After a few minutes he walked back down the corridor and stood at the doorway to her bedroom looking in. Light fell across the bed. At first he thought she was asleep, her body gathered under the bedclothes. A thoughtful arrangement of her limbs contrived for serenity. But as he began to move away she sat up quickly, pushing her hair out of her eyes.

‘Who was it on the phone, your man McClure?’ He nodded. She drew her knees up to her chin and studied him.

‘What did he want?’

‘He was giving me some information is all.’

‘What are you supposed to do with it?’

‘I don’t know. I feel like I’m being asked to take part in something. All of a sudden I’m part of a conspiracy. I feel like I could be arrested.’

‘That’s a bit dramatic.’

‘Maybe. Coppinger was saying about the courts here, the way they are. No juries, evidence being given behind screens by unidentified witnesses – soldier A, soldier B, that kind of thing. The strange charges they come up with. Conspiracy with persons unknown to murder persons unknown. I was arguing it was a denial of justice. Coppinger says it’s all just a
mechanism
for dealing with different forms of complicity. He says this town has invented new ways of getting involved, like it’s all just one big experiment in human guilt.’

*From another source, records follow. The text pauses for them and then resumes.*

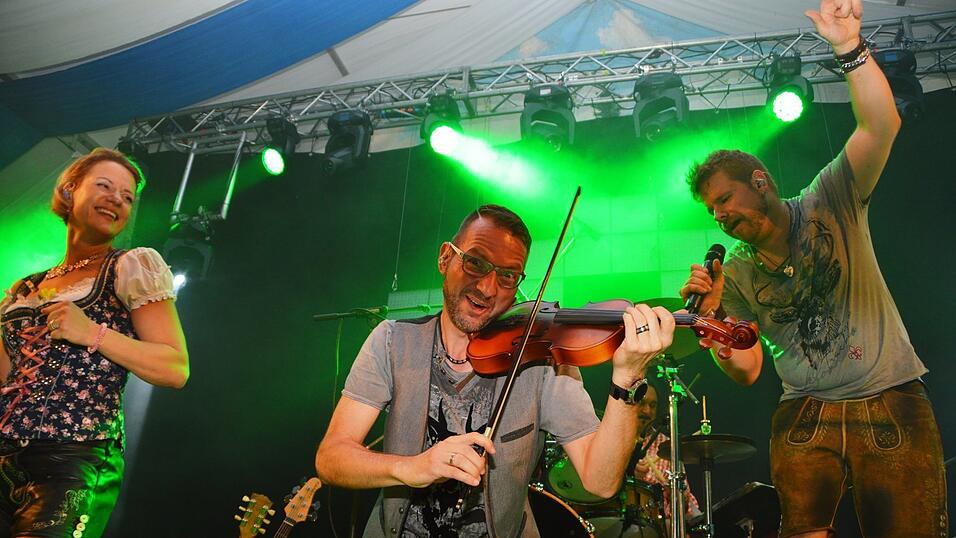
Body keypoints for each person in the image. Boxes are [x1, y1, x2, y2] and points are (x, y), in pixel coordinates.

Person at [680, 1, 947, 536]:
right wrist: (714, 330)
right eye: (711, 211)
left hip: (889, 397)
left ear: (760, 181)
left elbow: (881, 123)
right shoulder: (735, 274)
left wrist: (848, 47)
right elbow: (749, 369)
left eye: (725, 199)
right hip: (806, 412)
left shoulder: (830, 199)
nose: (721, 215)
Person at [315, 204, 676, 537]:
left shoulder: (543, 359)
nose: (488, 288)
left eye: (507, 276)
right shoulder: (393, 341)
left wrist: (627, 380)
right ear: (445, 259)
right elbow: (331, 458)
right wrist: (411, 468)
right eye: (475, 262)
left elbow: (601, 482)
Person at [0, 148, 190, 537]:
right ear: (70, 191)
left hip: (71, 462)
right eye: (104, 186)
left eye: (126, 197)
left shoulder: (130, 265)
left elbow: (175, 368)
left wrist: (92, 333)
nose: (116, 199)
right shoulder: (26, 286)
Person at [631, 383, 700, 526]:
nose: (647, 411)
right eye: (642, 403)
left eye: (653, 405)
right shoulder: (613, 439)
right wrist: (627, 469)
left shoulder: (668, 446)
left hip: (658, 526)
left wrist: (675, 492)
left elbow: (687, 506)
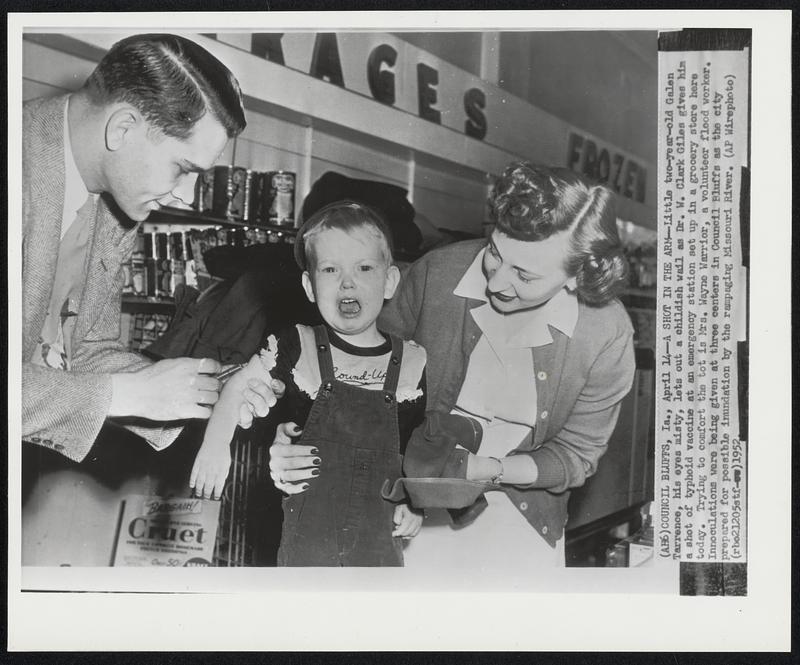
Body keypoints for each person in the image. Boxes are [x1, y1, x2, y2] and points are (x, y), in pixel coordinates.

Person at [268, 162, 636, 570]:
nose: (496, 282)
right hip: (400, 510)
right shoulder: (438, 274)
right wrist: (299, 433)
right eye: (495, 253)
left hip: (524, 524)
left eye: (525, 276)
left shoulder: (604, 330)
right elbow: (354, 372)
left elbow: (576, 455)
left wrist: (488, 471)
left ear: (575, 277)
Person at [22, 33, 274, 464]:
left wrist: (200, 388)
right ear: (122, 127)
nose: (187, 197)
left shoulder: (116, 202)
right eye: (183, 168)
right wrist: (130, 393)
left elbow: (85, 349)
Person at [191, 201, 483, 566]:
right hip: (307, 534)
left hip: (378, 537)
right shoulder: (295, 345)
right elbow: (238, 386)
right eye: (330, 269)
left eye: (364, 267)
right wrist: (216, 445)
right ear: (309, 286)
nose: (348, 281)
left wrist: (415, 503)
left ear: (390, 280)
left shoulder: (413, 360)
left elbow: (415, 446)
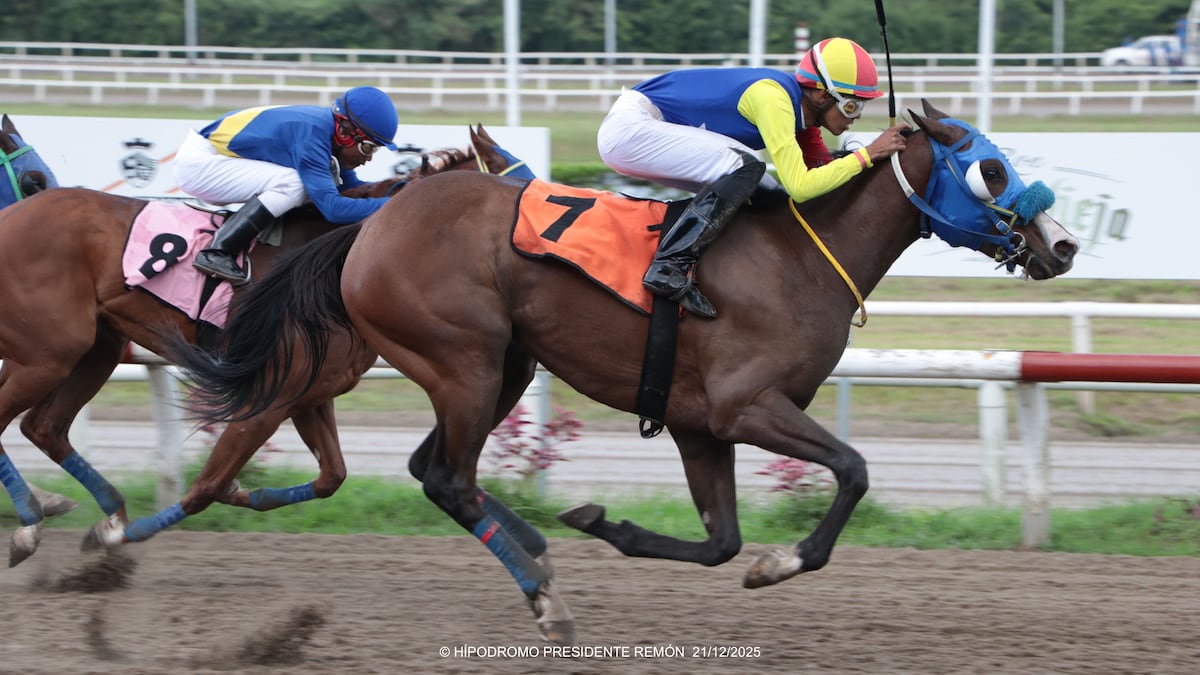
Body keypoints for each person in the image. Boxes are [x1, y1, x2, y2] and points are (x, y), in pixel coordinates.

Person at [597, 37, 910, 319]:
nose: (857, 116)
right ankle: (669, 268)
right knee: (747, 168)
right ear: (820, 94)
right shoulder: (774, 100)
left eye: (862, 105)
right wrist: (867, 154)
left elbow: (820, 183)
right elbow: (802, 187)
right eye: (852, 104)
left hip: (647, 130)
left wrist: (878, 167)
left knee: (769, 194)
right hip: (632, 129)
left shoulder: (806, 119)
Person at [174, 85, 400, 285]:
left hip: (214, 158)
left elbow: (349, 190)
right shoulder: (312, 135)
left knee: (309, 184)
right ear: (345, 133)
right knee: (294, 183)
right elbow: (333, 209)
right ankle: (217, 252)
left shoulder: (326, 131)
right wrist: (394, 206)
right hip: (200, 165)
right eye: (369, 148)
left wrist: (395, 192)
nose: (369, 158)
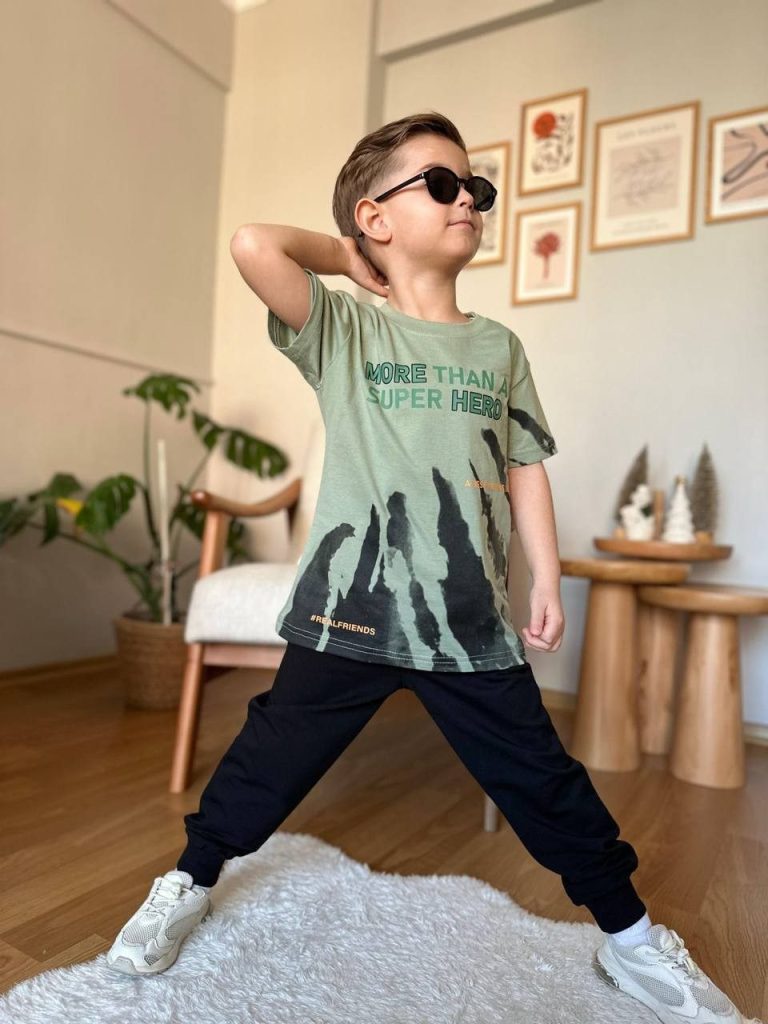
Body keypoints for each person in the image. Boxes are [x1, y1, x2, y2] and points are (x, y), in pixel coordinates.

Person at [105, 111, 757, 1024]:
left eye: (476, 189)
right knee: (267, 760)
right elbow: (256, 244)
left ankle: (633, 940)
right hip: (349, 609)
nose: (469, 201)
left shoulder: (498, 348)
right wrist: (352, 260)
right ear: (374, 218)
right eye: (442, 185)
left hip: (467, 620)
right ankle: (189, 880)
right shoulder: (343, 329)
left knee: (543, 779)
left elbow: (525, 468)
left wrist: (545, 579)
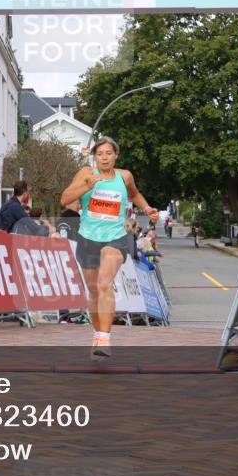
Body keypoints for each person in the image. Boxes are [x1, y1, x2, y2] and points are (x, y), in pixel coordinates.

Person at [61, 136, 157, 358]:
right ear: (94, 156)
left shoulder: (124, 176)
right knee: (94, 290)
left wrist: (146, 208)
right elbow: (64, 200)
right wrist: (87, 185)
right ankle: (98, 333)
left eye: (108, 153)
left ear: (116, 156)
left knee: (105, 283)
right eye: (100, 154)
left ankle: (105, 337)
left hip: (115, 238)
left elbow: (134, 195)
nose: (104, 158)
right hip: (87, 238)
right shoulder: (86, 174)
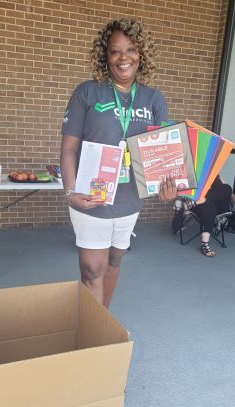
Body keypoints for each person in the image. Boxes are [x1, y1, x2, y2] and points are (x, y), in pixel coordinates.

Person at [60, 17, 176, 307]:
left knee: (113, 263)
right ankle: (92, 338)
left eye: (131, 49)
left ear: (141, 54)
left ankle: (101, 322)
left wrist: (166, 189)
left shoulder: (154, 99)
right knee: (91, 270)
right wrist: (71, 192)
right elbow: (69, 148)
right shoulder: (87, 92)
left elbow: (161, 156)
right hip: (90, 197)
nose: (123, 58)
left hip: (129, 201)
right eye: (115, 51)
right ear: (105, 56)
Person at [172, 175, 235, 257]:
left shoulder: (216, 173)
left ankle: (195, 202)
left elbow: (227, 191)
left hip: (218, 204)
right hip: (204, 206)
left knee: (227, 187)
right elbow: (182, 191)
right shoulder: (194, 173)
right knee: (210, 205)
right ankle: (204, 244)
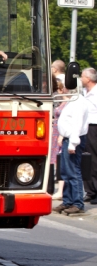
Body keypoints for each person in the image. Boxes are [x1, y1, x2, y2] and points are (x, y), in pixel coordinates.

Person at [53, 82, 89, 216]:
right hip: (68, 139)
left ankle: (77, 203)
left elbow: (77, 124)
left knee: (73, 171)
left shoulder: (78, 102)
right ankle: (68, 200)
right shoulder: (74, 100)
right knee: (66, 171)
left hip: (73, 139)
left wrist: (73, 143)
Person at [80, 67, 97, 204]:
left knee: (94, 159)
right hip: (85, 127)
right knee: (86, 159)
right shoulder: (84, 92)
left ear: (88, 79)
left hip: (94, 127)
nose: (80, 79)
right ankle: (89, 190)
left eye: (82, 76)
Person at [51, 78, 66, 200]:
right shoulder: (61, 100)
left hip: (60, 132)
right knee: (55, 159)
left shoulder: (62, 100)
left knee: (60, 161)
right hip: (56, 130)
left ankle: (62, 191)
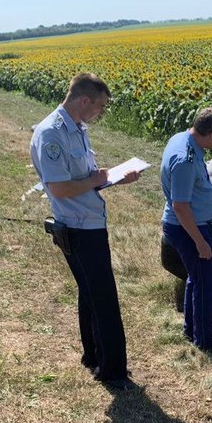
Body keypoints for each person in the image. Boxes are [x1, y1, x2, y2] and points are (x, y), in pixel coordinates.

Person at [30, 73, 140, 390]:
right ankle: (113, 370)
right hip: (79, 228)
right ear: (84, 101)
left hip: (88, 221)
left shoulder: (76, 128)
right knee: (103, 297)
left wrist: (112, 178)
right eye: (100, 106)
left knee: (90, 293)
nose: (101, 113)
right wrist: (95, 180)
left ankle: (93, 357)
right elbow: (60, 188)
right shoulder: (52, 133)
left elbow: (84, 176)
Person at [161, 107, 212, 353]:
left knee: (196, 277)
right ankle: (205, 340)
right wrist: (200, 241)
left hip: (189, 225)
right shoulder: (186, 159)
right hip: (187, 228)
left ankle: (192, 330)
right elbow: (180, 206)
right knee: (206, 283)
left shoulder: (180, 138)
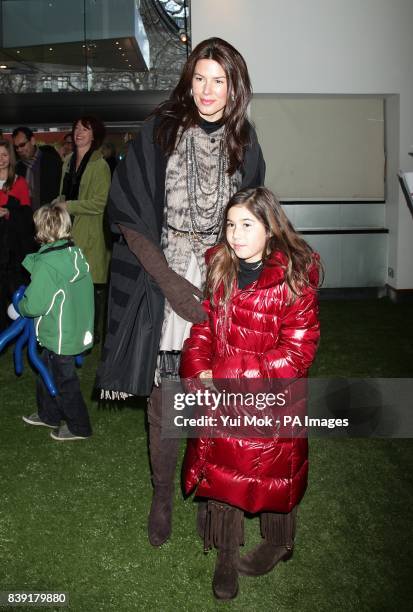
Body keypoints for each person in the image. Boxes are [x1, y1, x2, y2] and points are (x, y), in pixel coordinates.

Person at [97, 37, 266, 548]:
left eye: (219, 80)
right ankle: (162, 496)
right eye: (199, 78)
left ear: (234, 86)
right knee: (166, 399)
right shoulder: (159, 132)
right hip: (162, 277)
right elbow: (128, 216)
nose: (208, 90)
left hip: (222, 280)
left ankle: (207, 489)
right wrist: (170, 283)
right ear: (187, 81)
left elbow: (254, 221)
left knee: (212, 398)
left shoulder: (246, 141)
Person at [180, 187, 321, 600]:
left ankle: (279, 541)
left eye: (247, 225)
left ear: (271, 229)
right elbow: (204, 327)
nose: (235, 235)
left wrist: (226, 372)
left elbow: (296, 354)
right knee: (225, 474)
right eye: (230, 224)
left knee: (272, 473)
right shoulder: (221, 267)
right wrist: (198, 366)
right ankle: (226, 554)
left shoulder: (294, 278)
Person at [19, 204, 94, 441]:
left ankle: (79, 426)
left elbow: (34, 305)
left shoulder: (47, 265)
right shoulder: (74, 254)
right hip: (73, 328)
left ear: (41, 230)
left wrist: (20, 307)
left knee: (64, 380)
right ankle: (49, 414)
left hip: (59, 333)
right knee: (45, 370)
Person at [60, 116, 111, 343]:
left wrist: (68, 205)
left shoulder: (100, 165)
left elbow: (100, 203)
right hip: (68, 230)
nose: (79, 132)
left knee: (89, 286)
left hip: (90, 233)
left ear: (94, 135)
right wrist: (55, 205)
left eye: (85, 129)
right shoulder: (68, 160)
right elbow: (64, 194)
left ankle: (92, 334)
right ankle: (74, 329)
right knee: (70, 284)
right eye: (76, 128)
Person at [0, 138, 34, 332]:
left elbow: (26, 213)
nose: (1, 159)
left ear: (10, 157)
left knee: (13, 287)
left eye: (4, 155)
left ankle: (17, 327)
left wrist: (9, 212)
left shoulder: (19, 182)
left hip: (13, 246)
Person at [13, 126, 62, 211]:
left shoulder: (52, 162)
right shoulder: (17, 168)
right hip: (26, 219)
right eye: (16, 147)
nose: (19, 150)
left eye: (22, 145)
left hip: (49, 215)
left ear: (32, 141)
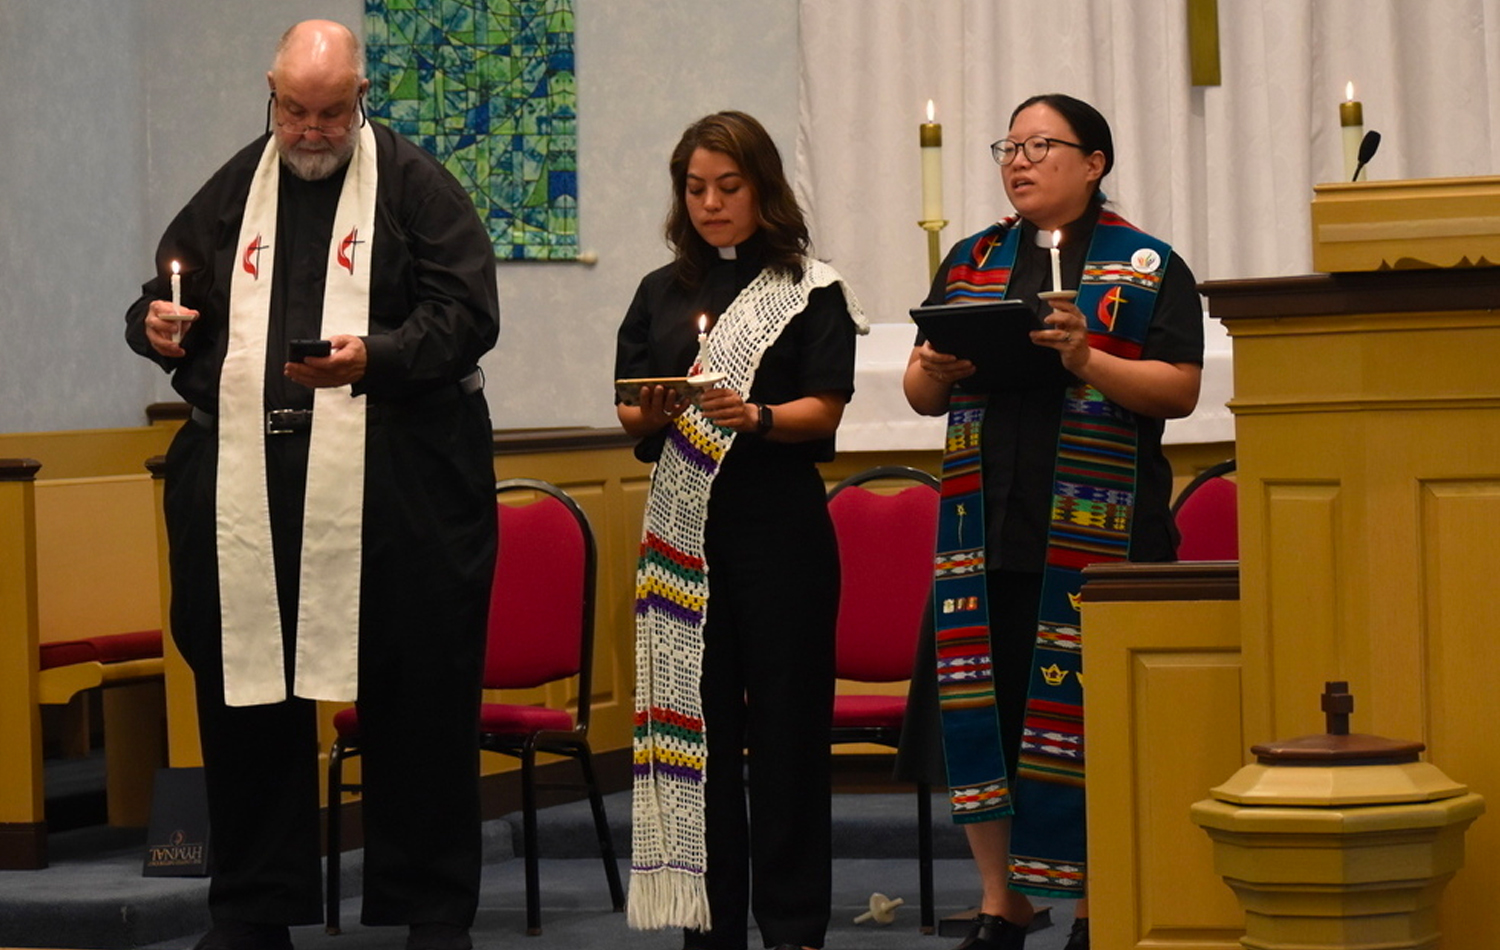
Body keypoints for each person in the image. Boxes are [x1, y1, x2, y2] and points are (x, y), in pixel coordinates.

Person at [124, 21, 499, 950]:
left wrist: (375, 354)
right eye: (295, 109)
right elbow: (163, 298)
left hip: (396, 487)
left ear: (361, 96)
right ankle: (254, 905)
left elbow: (468, 317)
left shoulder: (415, 188)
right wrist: (154, 325)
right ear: (273, 92)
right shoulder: (231, 193)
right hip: (251, 487)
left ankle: (432, 908)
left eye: (333, 111)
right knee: (247, 693)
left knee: (418, 695)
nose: (313, 129)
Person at [900, 94, 1204, 950]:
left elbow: (1179, 390)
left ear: (1094, 163)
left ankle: (1098, 903)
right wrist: (938, 366)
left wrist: (1087, 358)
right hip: (986, 529)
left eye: (1041, 145)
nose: (1019, 160)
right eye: (1010, 146)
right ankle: (1004, 899)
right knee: (986, 714)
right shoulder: (971, 259)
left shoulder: (1146, 264)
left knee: (1095, 723)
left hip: (1104, 536)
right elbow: (922, 397)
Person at [615, 111, 866, 950]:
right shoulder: (660, 290)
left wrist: (754, 413)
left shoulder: (811, 287)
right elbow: (626, 405)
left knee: (789, 735)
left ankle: (793, 925)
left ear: (763, 188)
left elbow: (824, 407)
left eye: (729, 187)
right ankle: (708, 929)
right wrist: (649, 408)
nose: (711, 204)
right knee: (700, 735)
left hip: (780, 535)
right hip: (685, 537)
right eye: (696, 190)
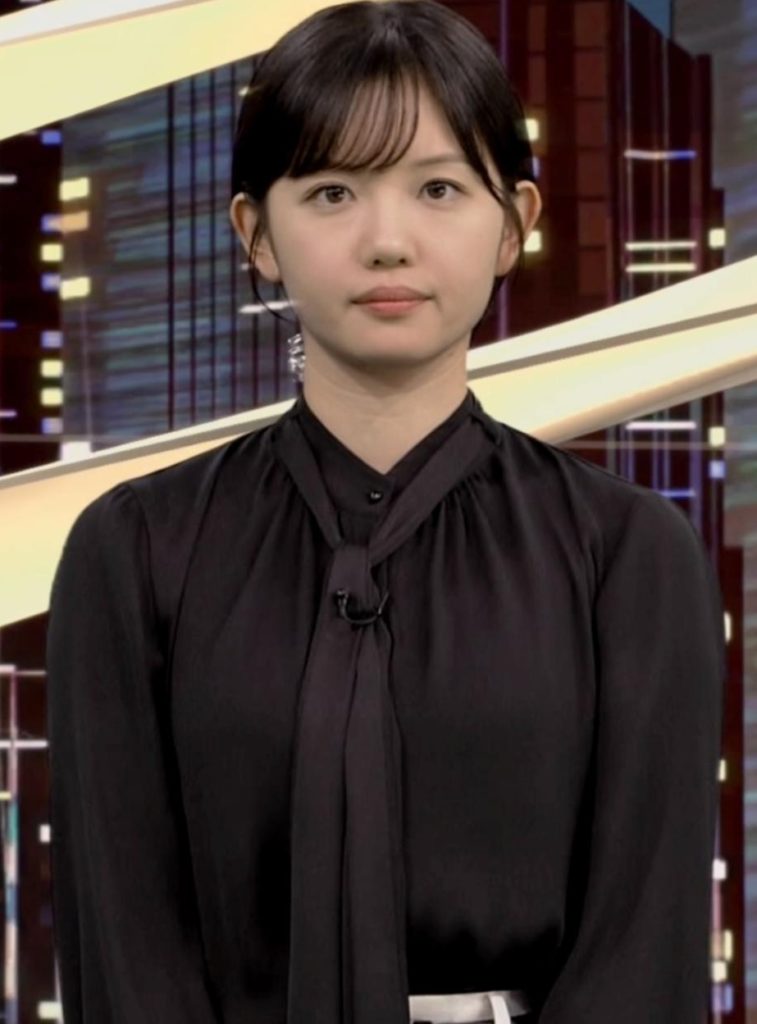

‘He called round the other night.’

‘What sort of form was he in?’

‘Acting all jovial. He looked tired, worn out. He kept falling asleep, just dozing off in the middle of a sentence. We’d both pretend he wasn’t doing it. He’s got cancer.’

Ryan felt himself adjusting his face towards disbelief, picking out the elements, a passage of emotion recollected with difficulty.

‘He’s got it in the throat. Couple of months they told him. He didn’t want me to tell you. Says you’d only call it a cheap metaphor. He thinks you’ll laugh at him.’